Pour mieux faire comprendre l'usage des formules, j'ai pris le soin d'en faire de nombreuses applications; et quand j'ai dû tirer de la Connaissance des Tems les données relatives aux problèmes d'astronomie, j'ai formé tous les exemples pour l'année 1836, parce que cet ouvrage a reçu récemment des améliorations, et est arrivé maintenant au degré de perfection qu'il était loin d'avoir dans les temps antérieurs...

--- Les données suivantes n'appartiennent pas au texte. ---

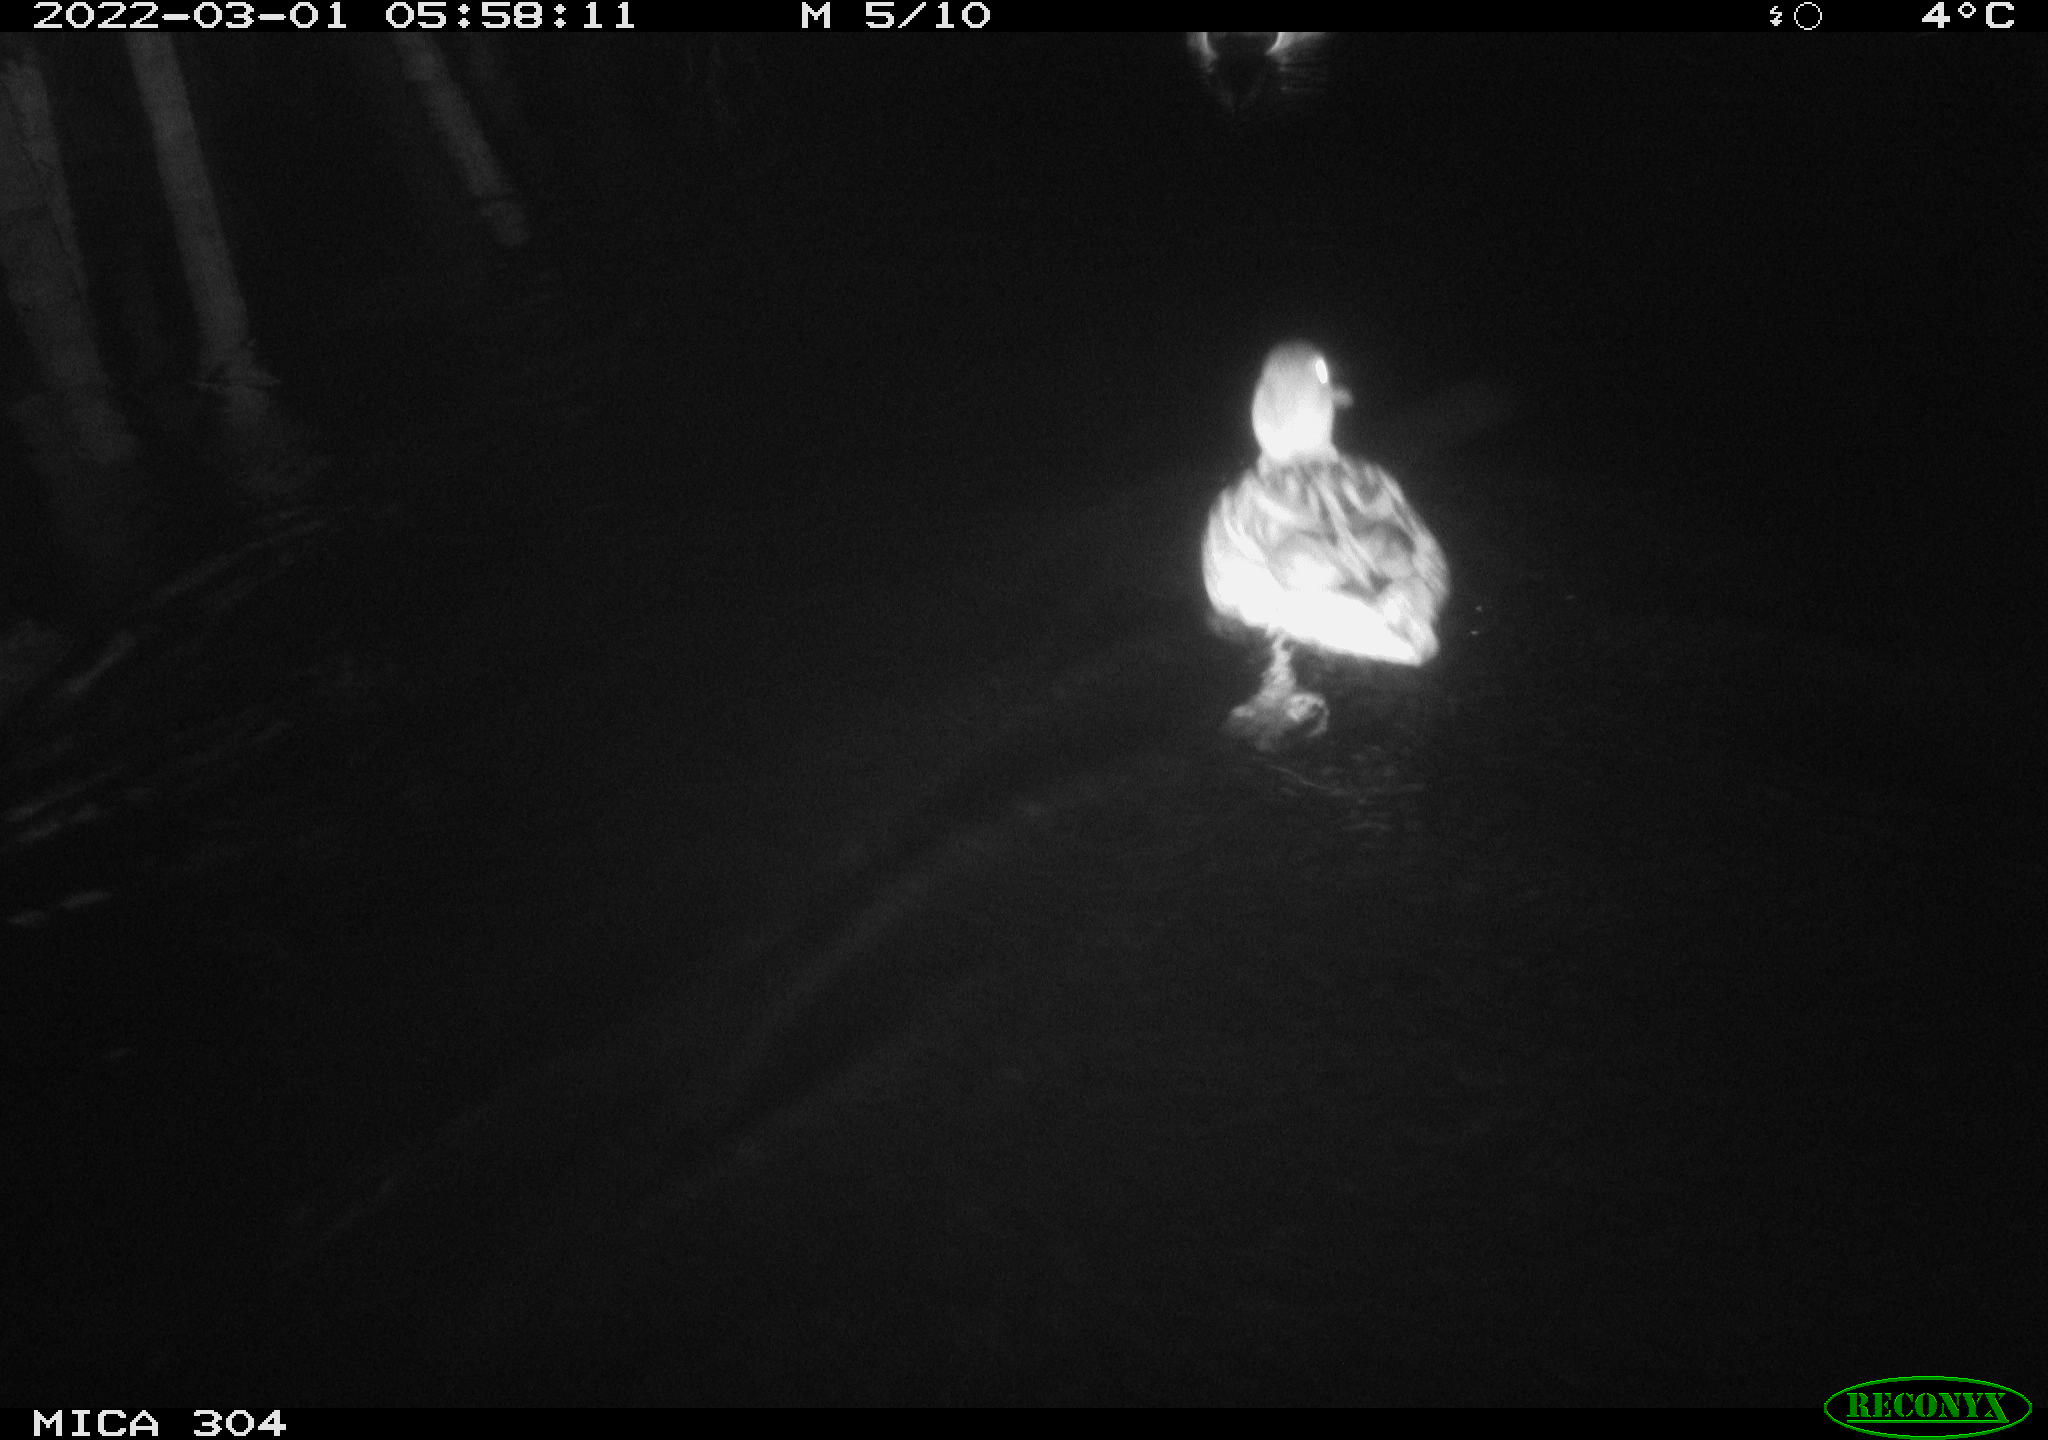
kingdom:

L'ouvrage que je présente au public est composé de sujets que depuis long-temps je professe à la Faculté des Sciences de Paris. Ce livre sera particulièrement utile aux élèves qui suivent mes Cours, et aux ingénieurs que leurs fonctions appellent à faire des opérations géodésiques. Au reste, il s'en faut de beaucoup que tous les sujets que j'ai renfermés dans ce Traité aient été enseignés dans mes Cours. La Topographie ne présente pas de doctrines assez élevées pour mériter d'être traitée à la Faculté des Sciences; le dessin des cartes de géographie est d'une nature spéciale qui se rattache à la Géométrie descriptive; une grande partie de la Géomorphie et de la Navigation rentre dans les attributions du professeur d'Astronomie, etc.

Je terminerai en exprimant ma reconnaissance envers M. le colonel Corabœuf, qui a bien voulu m'aider de ses excellens conseils, et redresser quelques erreurs qui m'étaient échappées.